• _WHAT YOU ARE ASKED TO DO_
Set the listing down again exactly, please, apart from its pictures.

• _GIVEN RECORDS_
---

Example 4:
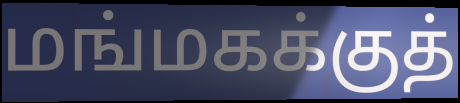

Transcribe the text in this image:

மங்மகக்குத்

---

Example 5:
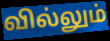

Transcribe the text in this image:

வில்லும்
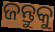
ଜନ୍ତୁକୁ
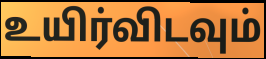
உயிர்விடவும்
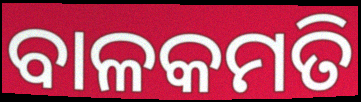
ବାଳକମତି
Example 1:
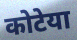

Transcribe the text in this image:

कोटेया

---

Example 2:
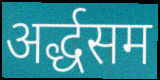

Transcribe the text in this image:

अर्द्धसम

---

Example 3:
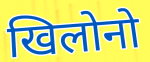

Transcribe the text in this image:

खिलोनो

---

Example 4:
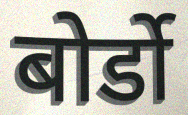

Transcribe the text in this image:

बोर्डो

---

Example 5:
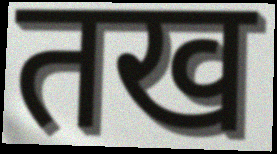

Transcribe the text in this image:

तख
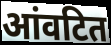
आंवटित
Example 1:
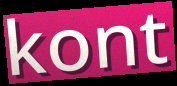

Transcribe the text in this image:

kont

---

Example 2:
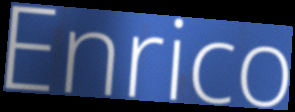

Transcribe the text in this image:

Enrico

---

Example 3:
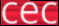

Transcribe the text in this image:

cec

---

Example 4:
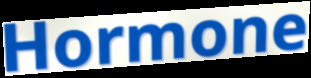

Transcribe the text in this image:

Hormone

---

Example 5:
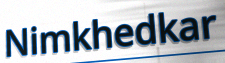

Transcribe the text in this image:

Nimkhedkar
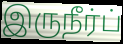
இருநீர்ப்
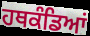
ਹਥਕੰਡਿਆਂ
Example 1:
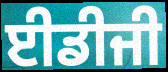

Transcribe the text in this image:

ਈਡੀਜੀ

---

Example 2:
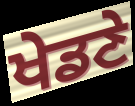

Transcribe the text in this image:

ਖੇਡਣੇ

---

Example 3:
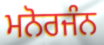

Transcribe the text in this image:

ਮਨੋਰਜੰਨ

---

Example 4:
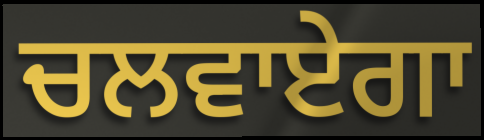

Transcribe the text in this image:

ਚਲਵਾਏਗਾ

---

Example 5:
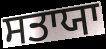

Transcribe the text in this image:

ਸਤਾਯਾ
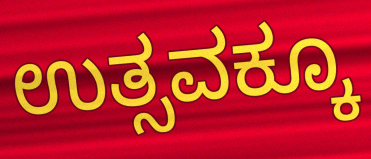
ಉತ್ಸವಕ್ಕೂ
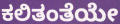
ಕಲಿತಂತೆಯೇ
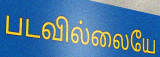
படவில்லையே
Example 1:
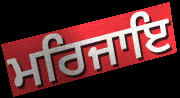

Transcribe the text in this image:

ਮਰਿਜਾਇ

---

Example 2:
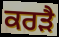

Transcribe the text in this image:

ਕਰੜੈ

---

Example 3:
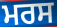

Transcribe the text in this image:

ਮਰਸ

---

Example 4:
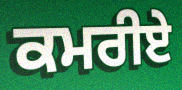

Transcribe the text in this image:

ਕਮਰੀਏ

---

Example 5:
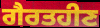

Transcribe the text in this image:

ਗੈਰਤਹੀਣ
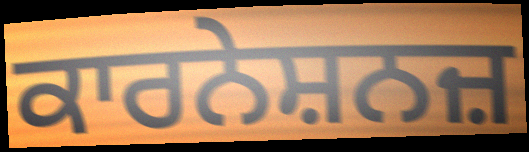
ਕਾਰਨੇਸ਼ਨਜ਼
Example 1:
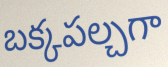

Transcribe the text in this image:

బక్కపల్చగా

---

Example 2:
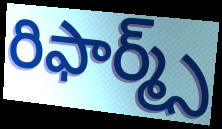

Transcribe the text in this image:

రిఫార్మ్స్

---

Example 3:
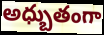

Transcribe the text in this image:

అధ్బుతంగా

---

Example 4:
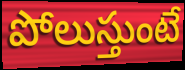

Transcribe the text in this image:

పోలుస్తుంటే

• _ANSWER TO THIS TASK_
---

Example 4:

Transcribe the text in this image:

மங்மகக்குத்

---

Example 5:

Transcribe the text in this image:

வில்லும்
ଜନ୍ତୁକୁ
உயிர்விடவும்
ବାଳକମତି
Example 1:

Transcribe the text in this image:

कोटेया

---

Example 2:

Transcribe the text in this image:

अर्द्धसम

---

Example 3:

Transcribe the text in this image:

खिलोनो

---

Example 4:

Transcribe the text in this image:

बोर्डो

---

Example 5:

Transcribe the text in this image:

तख
आंवटित
Example 1:

Transcribe the text in this image:

kont

---

Example 2:

Transcribe the text in this image:

Enrico

---

Example 3:

Transcribe the text in this image:

cec

---

Example 4:

Transcribe the text in this image:

Hormone

---

Example 5:

Transcribe the text in this image:

Nimkhedkar
இருநீர்ப்
ਹਥਕੰਡਿਆਂ
Example 1:

Transcribe the text in this image:

ਈਡੀਜੀ

---

Example 2:

Transcribe the text in this image:

ਖੇਡਣੇ

---

Example 3:

Transcribe the text in this image:

ਮਨੋਰਜੰਨ

---

Example 4:

Transcribe the text in this image:

ਚਲਵਾਏਗਾ

---

Example 5:

Transcribe the text in this image:

ਸਤਾਯਾ
ಉತ್ಸವಕ್ಕೂ
ಕಲಿತಂತೆಯೇ
படவில்லையே
Example 1:

Transcribe the text in this image:

ਮਰਿਜਾਇ

---

Example 2:

Transcribe the text in this image:

ਕਰੜੈ

---

Example 3:

Transcribe the text in this image:

ਮਰਸ

---

Example 4:

Transcribe the text in this image:

ਕਮਰੀਏ

---

Example 5:

Transcribe the text in this image:

ਗੈਰਤਹੀਣ
ਕਾਰਨੇਸ਼ਨਜ਼
Example 1:

Transcribe the text in this image:

బక్కపల్చగా

---

Example 2:

Transcribe the text in this image:

రిఫార్మ్స్

---

Example 3:

Transcribe the text in this image:

అధ్బుతంగా

---

Example 4:

Transcribe the text in this image:

పోలుస్తుంటే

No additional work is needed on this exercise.